Romain Collin, The Calling: Fascinating album, two feet in the territory of New Piano Trio. Pianist Collin on piano and effects, Kendrick Scott on drums, and Luques Curtis on bass, with guests on guitar and cello for some tracks. Plenty of dynamic tension, dramatic melodies, and electronic flourishes to satisfy fans of E.S.T. and Jacob Karlzon. Moments of astonishing beauty. Highly Recommended.

Kenny Wheeler Big Band, The Long Waiting: Modern jazz giant Kenny Wheeler has been influencing jazz for decades. His talent on trumpet is matched only by his skill at arrangements. This recording reinforces that reputation, deservedly. A beautiful album that will give any big band fan their necessary fix. Among the performers is tenor sax man Julian Siegal, who has been involved in several quality albums over the last handful of months, and whose name has made repeated appearances in the Jazz Picks. This is great stuff. Recommended.

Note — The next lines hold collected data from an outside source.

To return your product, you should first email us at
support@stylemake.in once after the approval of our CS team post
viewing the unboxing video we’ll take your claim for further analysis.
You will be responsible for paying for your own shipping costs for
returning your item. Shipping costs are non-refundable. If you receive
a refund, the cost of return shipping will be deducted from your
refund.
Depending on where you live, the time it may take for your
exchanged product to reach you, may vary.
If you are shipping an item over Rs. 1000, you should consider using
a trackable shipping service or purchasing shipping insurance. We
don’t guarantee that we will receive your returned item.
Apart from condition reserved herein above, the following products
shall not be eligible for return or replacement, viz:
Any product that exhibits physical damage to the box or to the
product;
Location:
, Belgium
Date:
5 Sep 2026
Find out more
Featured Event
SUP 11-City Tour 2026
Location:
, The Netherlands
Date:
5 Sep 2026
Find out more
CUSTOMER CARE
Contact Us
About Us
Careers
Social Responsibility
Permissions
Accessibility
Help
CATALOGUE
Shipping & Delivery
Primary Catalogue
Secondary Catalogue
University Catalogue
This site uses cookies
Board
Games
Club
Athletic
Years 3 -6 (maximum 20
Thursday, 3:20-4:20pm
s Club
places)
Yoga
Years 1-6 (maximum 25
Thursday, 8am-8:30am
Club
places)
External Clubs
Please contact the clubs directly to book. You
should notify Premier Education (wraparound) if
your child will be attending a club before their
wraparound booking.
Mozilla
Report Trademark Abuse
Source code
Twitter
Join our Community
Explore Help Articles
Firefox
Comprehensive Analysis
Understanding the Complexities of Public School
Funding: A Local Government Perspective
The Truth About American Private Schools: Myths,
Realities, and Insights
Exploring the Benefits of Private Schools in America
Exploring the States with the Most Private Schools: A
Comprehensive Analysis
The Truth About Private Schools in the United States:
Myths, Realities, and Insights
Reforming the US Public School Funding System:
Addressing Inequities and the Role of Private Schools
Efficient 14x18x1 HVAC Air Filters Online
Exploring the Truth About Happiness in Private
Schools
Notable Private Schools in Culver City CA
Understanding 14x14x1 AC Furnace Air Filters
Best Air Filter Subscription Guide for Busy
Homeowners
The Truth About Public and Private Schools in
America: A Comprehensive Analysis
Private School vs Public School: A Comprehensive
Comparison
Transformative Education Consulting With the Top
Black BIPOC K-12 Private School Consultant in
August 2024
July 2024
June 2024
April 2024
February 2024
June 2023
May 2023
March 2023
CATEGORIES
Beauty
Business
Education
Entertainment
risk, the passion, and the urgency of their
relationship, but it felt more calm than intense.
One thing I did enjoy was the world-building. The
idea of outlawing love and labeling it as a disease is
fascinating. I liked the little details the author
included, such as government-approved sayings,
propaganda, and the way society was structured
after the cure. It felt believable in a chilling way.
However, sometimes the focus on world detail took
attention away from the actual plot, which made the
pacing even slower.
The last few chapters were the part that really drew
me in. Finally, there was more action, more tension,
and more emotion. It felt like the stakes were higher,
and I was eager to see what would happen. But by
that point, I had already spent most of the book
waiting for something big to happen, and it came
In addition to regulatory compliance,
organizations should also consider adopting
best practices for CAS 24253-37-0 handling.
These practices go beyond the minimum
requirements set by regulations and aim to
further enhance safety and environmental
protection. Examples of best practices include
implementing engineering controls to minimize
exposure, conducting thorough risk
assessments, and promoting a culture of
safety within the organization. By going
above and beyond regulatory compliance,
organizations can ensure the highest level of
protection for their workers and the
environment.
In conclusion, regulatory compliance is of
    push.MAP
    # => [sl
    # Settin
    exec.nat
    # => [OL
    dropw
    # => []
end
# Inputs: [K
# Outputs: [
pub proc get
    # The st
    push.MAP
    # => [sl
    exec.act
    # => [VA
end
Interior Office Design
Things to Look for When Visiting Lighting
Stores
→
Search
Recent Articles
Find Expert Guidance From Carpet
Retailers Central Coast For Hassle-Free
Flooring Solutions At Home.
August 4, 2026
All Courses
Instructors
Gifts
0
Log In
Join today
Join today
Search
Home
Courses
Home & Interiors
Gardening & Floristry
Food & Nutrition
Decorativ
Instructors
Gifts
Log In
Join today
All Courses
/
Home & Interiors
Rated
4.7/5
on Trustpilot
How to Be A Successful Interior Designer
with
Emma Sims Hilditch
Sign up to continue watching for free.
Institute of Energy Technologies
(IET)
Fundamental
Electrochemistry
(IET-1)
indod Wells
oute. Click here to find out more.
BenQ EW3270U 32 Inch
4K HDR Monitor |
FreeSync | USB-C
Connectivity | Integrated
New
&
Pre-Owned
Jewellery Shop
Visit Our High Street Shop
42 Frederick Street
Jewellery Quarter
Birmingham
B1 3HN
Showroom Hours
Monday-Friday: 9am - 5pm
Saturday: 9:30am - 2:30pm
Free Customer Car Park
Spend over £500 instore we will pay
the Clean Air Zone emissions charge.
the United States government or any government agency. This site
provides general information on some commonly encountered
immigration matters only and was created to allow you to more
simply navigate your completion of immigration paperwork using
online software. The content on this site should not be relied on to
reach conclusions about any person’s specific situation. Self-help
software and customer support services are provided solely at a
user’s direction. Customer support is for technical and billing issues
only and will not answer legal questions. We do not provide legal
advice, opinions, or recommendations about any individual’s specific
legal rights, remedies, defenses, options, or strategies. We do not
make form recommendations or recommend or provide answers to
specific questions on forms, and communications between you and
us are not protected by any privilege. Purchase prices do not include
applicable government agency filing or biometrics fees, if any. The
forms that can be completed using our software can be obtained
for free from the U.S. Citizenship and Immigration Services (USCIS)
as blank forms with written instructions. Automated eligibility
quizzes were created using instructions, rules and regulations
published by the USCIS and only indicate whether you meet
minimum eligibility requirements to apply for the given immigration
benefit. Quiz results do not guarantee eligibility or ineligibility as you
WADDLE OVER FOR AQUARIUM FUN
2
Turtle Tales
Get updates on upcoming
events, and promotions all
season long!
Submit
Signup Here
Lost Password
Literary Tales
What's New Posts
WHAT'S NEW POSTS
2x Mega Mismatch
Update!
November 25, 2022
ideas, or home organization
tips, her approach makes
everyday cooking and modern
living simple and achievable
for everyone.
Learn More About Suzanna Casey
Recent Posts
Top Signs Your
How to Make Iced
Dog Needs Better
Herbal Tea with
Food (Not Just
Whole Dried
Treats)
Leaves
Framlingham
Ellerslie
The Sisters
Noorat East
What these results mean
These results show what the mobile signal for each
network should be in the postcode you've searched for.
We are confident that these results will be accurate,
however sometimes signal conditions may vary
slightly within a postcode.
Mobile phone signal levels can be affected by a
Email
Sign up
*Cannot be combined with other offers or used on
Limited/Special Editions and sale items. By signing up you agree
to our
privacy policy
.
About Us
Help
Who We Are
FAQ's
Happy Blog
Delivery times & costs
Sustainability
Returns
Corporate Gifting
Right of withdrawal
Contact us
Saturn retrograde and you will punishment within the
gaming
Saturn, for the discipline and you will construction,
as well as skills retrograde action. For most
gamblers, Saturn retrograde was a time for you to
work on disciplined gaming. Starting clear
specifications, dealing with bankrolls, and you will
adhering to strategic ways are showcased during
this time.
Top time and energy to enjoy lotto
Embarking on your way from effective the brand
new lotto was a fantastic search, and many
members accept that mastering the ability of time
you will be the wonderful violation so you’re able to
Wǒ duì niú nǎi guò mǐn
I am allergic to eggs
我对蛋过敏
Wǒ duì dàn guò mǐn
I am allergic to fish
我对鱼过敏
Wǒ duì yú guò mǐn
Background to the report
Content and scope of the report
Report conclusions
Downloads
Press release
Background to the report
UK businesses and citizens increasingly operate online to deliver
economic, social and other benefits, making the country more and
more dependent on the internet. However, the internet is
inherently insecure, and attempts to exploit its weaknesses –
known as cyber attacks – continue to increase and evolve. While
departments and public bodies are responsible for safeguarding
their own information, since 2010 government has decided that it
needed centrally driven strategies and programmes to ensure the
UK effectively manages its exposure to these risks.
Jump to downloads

Philippe le Baraillec, Involved: Something satisfyingly off-center on this quartet album. Led by pianist Baraillec, and including sax player Chris Cheek, it’s a set of modern straight-ahead jazz, though the rhythmic cross-currents give a slippery sense of motion to the melodies played over it, giving a sense of a skewed reflection of the composition. The kind of music that’s just engaging enough to induce daydreams while listening.

Ferner/Juliusson, Undertowed: Here’s one for those who like that sparse Nordic ECM sound. A duo of piano and guitar. Plenty of minimalism, use of silence, and occasional clashes of dissonance to break the quiet ambiance. Promising album from this young duo.

Let’s briefly talk about two albums that fall under Jazz Inspired by Regional Folk Music, before we wrap things up…

Massot-Florizoone-Horbaczewski, Cinema Novo: A trio of cello, tuba/euphonium/trombone, and chromatic accordion. Very similar in sound to the above Tricycle, which makes sense considering accordionist Tuur Florizoone is a member of both. However, while their regional folk sound may be similar in both albums, the addition of tuba, trombone, and cello to this album definitely gives it its own identity. Recommended.M

I’m leaning toward Cinema Novo as my favorite of the two due to my love of cello and trombone and any inclusion of tuba in a jazz setting, but they’re definitely both worth a listen.